刻一刻と変化する夕空を眺めるのが、わたしの日課だった。白ひげ海賊団の雑務係として、日中は朝からクルーの汚れ物の洗濯だったり、朝食、昼食の準備に追われているわたしにあてがわれた休息時間、それがいま、夕食前の、夕焼けが映えるこの時間。船尾楼デックで、海風を頬に受けながら、ようやく腰をゆっくりおろして落ち着ける。
「なまえ、また夕日をみてんのかい?」
マルコは、おつかれ、といいながら冷えたレモネードを手渡してくれる。お礼をいってから受けとると、手元でからんと涼しい氷の音が鳴って、頬がゆるんだ。マルコが隣に腰をおろす。その逞しい肩に甘えるように、そっと頭をもたれかけさせると、「どうした?」のことばとともに柔らかい笑い声がこぼれた。
本来なら、まともに口をきけるような間柄ではない。ただのいち雑務係と、白ひげ海賊団の、押しも押されもせぬ一番隊隊長だ。ふつうにしてたら、関わり合いになることなんてなかっただろう。わたしは憧憬の目でマルコを隊長としてみつめ、マルコはわたしを同じ船にのる家族として大切にする、それだけのはずだった。
ただ、お気に入りの場所と、お気に入りの時間を共有している、そんな些細なきっかけで、こんなに近しい距離になるのだから、人生とはまったく、不思議なものだと思う。
マルコの腕が、そっと肩にまわされる。海風はまだ昼の熱を引き摺って生温い。けれど、じっとしていると、日中、汗をかいた身体から体温が奪われていく。だからこそ隣によりそう熱が感じられた。あたたかい。レモネードをひと口ふくむ。甘さと酸味がちょうどよくて、疲れた体には心地がいい。ほう、とうれしいため息を零した。
ゆっくりとわたしの肺を満たすのは、汗と潮のかおり。けして甘いとはいえない匂いだけど、わたしは、いま、わたしたちを包むその匂いが好きだった。
マルコの顔をちらりとみやる。まっすぐに海をみつめるその顔が、夕日の紅に照らされていた。眠たげに垂れた瞳は太陽の赤を反射している。笑って細められると優しくなり、ふんわりと暖かいブランケットで包まれているような気持ちになる、その目が好きだった。

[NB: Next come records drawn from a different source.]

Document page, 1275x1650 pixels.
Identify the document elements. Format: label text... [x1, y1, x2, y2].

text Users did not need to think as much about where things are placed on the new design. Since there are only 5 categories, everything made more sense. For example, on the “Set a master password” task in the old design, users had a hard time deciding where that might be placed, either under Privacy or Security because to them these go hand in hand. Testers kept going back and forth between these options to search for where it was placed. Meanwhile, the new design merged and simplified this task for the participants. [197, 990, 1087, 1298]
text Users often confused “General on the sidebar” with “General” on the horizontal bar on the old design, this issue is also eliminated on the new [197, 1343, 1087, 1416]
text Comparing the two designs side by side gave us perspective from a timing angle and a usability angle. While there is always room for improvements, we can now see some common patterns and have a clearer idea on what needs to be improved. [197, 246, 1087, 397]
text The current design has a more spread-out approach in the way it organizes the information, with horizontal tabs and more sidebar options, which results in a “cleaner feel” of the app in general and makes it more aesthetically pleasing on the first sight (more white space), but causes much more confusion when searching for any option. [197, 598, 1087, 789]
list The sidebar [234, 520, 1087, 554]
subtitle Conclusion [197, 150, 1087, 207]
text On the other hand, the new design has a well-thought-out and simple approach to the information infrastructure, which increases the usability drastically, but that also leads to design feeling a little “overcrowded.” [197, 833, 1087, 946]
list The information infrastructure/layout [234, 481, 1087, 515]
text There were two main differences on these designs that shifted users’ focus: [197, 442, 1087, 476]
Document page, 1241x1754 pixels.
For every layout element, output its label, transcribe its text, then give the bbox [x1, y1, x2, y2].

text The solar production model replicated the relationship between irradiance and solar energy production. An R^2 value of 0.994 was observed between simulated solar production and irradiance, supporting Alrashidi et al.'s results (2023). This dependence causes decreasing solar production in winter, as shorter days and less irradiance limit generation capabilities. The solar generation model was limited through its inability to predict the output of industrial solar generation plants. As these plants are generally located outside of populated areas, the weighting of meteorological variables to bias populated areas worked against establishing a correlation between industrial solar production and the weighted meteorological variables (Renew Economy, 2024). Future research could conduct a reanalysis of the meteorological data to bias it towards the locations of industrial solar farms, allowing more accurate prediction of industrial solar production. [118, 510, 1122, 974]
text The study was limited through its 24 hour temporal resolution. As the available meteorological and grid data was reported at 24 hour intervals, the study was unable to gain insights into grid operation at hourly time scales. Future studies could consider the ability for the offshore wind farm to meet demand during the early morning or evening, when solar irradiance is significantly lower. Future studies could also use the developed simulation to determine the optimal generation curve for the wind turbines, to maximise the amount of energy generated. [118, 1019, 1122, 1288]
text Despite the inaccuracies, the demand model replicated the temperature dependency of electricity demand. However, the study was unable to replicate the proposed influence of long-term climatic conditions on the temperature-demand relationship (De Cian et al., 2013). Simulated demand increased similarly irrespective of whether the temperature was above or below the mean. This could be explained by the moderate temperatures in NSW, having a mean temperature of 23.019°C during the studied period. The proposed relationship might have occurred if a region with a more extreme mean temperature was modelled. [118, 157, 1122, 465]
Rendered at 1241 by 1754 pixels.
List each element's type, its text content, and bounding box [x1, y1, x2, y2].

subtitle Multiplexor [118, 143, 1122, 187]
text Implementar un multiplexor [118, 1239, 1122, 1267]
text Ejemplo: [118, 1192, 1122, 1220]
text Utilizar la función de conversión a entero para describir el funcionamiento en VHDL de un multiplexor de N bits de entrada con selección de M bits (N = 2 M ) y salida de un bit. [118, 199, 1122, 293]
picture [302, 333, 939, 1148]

あまりに幸せで、落ち着かない気分になり、マルコの肩にもたれかけさせた頭を、猫が甘えるようにこすりつけてやると、マルコは、くすぐったそうな笑い声をあげる。
「……おい、どうした、なまえ?」
「ふふっ………しあわせだなって思ったの」
ふぅん?と、曖昧な返事をするマルコ。わたしは、もたれかけさせた頭をあげ、マルコと視線をあわせた。よく日焼けした肌に、それに映える金色の髪。それから、いっとう好きなふたつの瞳。好きという気持ちが胸の底からこみあげてきて、どうしようもなく、それを伝えたくて、そっと唇をあわせた。ちゅっと、触れるだけで、すぐに離す。
わたしの肩にまわされたマルコの腕に、きゅっと力が込められたのがわかり、胸がどきりと高鳴った。
マルコのあったかい目が好きだ。家族をみる優しい眼差しが好きだ。でも、いまの蕩けてしまいそうになっている目も好き。情欲の炎が奥にちらちら、我慢するように燻っていて、まるで夕焼けみたい。
大海原を覆う空は、もう紅を過ぎ、藍色のベールに覆われつつあった―――夜闇が訪れるまで、もう少し。今度はマルコが、わたしをひきよせて、口づけた。